# FF: Misc.



## Claudia

I have some stuff to give away
Red play sand, half full? Gone

Gravel, blue purple and white Gone

Shells on hold for Brisch


----------



## Chappy

Can't use it for a darned thing, but I LOVE that red play sand, Claudia!


----------



## Claudia

Embersmom said:


> Can't use it for a darned thing, but I LOVE that red play sand, Claudia!


Lol maybe new tank with red sand in it?   lol


----------



## O.C.D Fishies

i love your shells claudia


----------



## Claudia

O.C.D Fishies said:


> i love your shells claudia


If u want them they are yours


----------



## O.C.D Fishies

but what do i do with them i have been pondering this thought


----------



## Chappy

O.C.D Fishies said:


> but what do i do with them i have been pondering this thought


Set up a sea scape with that funky red sand


----------



## Brisch

I want the shells lol


----------



## Claudia

Brisch said:


> I want the shells lol


Ok shells are yours


----------



## onefishtwofish

red sand white angels (like bonsai dave's wifes got).


----------



## DR1V3N

I'm game for the red sand Claudia =), might look nice the next time I re-scape my little fluval edge tank.

PM'd.

EDIT: Hmm.. maybe I spoke to soon!  Handful might not fill the tank in enough albeit a small tank .

Pass on to the next lucky member pls!


----------



## Claudia

Red sand is about 20lbs


----------



## InfraredDream

Hello,

How much is the colourful gravel? I am interested to have it for my shrimp jar/tank 
Let me know if it's still available.

Thanks a lot!


----------



## Claudia

InfraredDream said:


> Hello,
> 
> How much is the colourful gravel? I am interested to have it for my shrimp jar/tank
> Let me know if it's still available.
> 
> Thanks a lot!


Pmd..sorry didnt see u replied


----------



## InfraredDream

Thanks, Claudia! No worries and no hurry


----------



## SnailPuffer

That red sand looks awesome!!! lol~ too bad I can find snails with white shells... it would look so awesome!!!


----------



## Claudia

Bump......


----------



## pisces

hi
do u still have Gravel, blue purple and white ?


----------



## Claudia

pisces said:


> hi
> do u still have Gravel, blue purple and white ?
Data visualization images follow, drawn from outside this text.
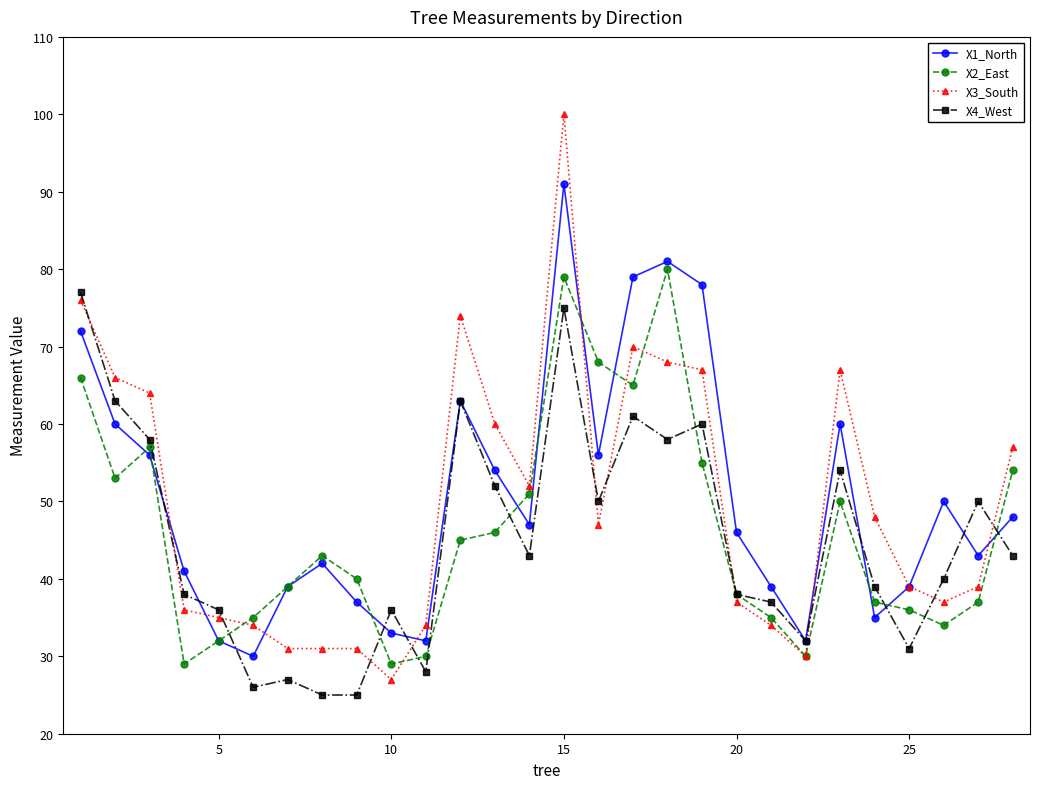

Which series has the widest spread of values?

X3_South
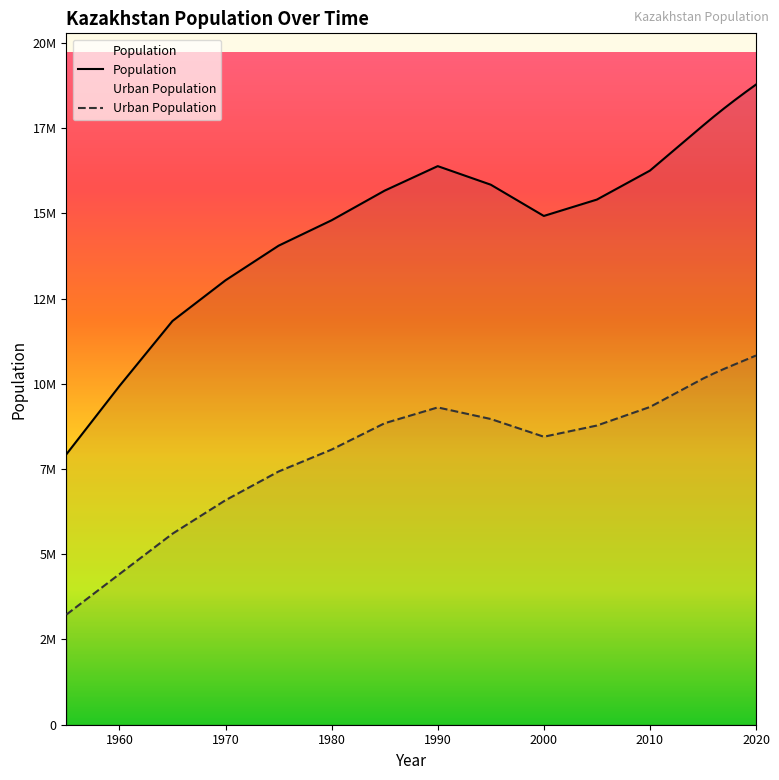

At which category is the sum across all series the highest?

2020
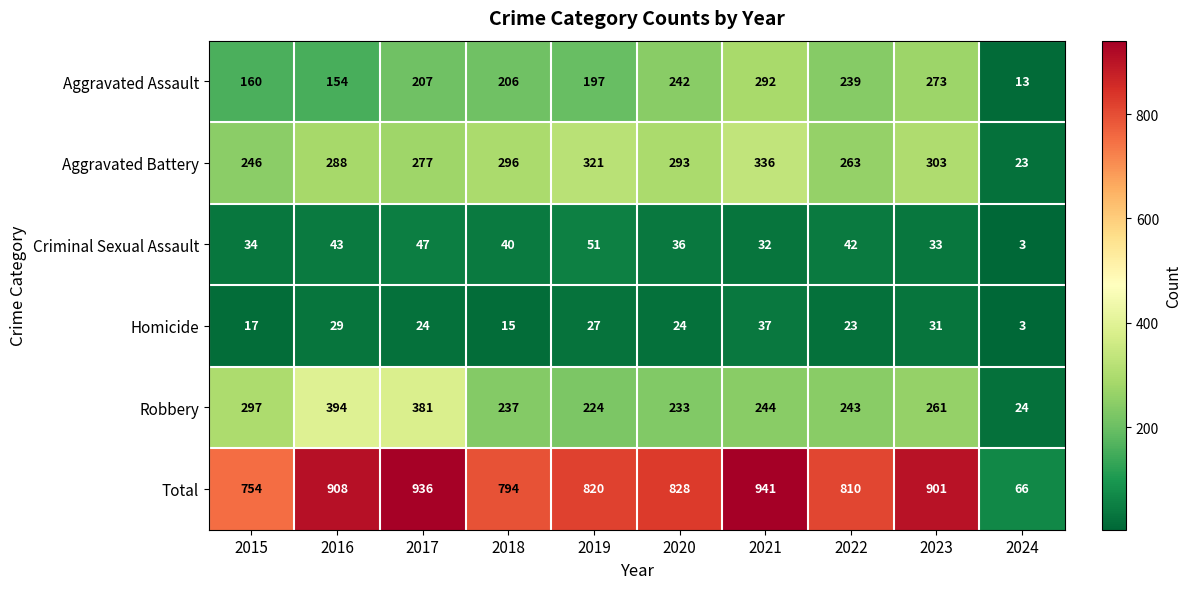

What is the difference between the highest and lowest values at 2021?

909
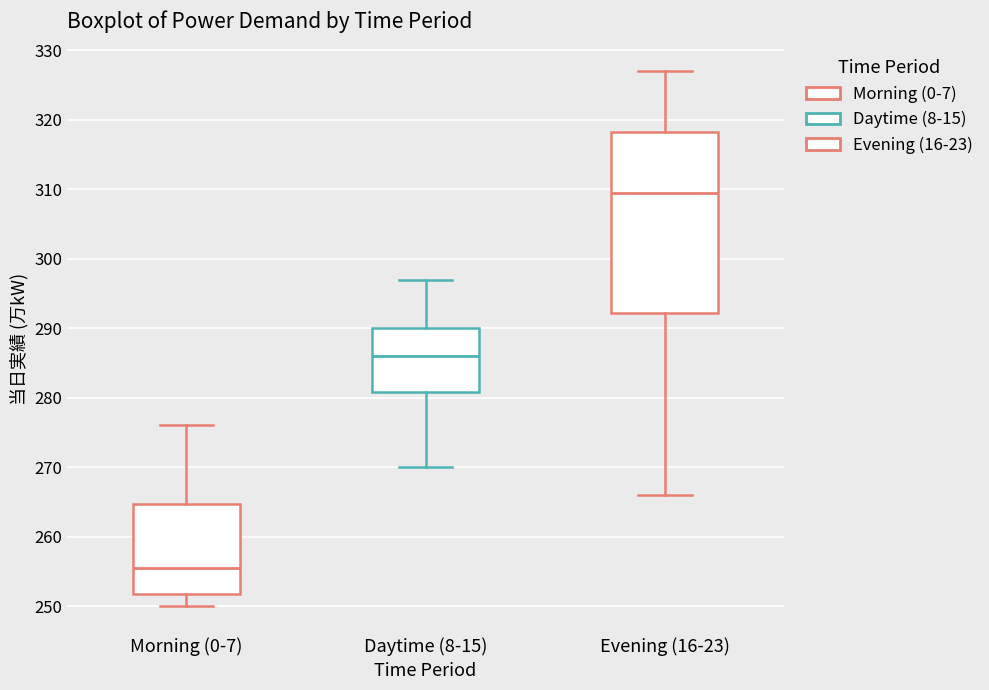

Reading left to right, transcribe this box plot: for each box, give where its median line is, the range the box spans, and where its two whiskers end, as read against the y-axis. The values are not printed on the chart, so give them approximately, as read against the axis.

Morning (0-7): median 256, box 252 to 265, whiskers 250 to 276
Daytime (8-15): median 286, box 281 to 290, whiskers 270 to 297
Evening (16-23): median 310, box 292 to 318, whiskers 266 to 327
Most of it has been given away, this is what i have left of it. Pic have been taken in the same container, is a cheese container Gone


----------



## pisces

Claudia said:


> Most of it has been given away, this is what i have left of it. Pic have been taken in the same container, is a cheese container


hi,
i can take the Blue and purple tomorrow , can i take all ? 
thks


----------



## Claudia

Yes u can take all  you want the blue and purple then?


----------



## Claudia

Updated...


----------



## Brisch

What are you doing saturday around 6:45ish? Ill be in New West so maybe we can meet so I can grab the shellies


----------



## Claudia

Brisch said:


> What are you doing saturday around 6:45ish? Ill be in New West so maybe we can meet so I can grab the shellies


So far no plans to go out just to work on my tanks if i can, i also have the carbon thing u wanted from heather, she gave it to me the other day but i know u wanted it so 2 freebies for u  lol


----------



## O.C.D Fishies

If it is going to be such a hard task, Claudia I will go to your house and pick them up (the shells). since they are free for me.


----------



## Brisch

ooooooooooo catty


----------



## O.C.D Fishies

No not really just considerate, that the world does not revolve around me. (Although I wish it did) lol


----------



## Claudia

Brit if u still want the shells please let me know


----------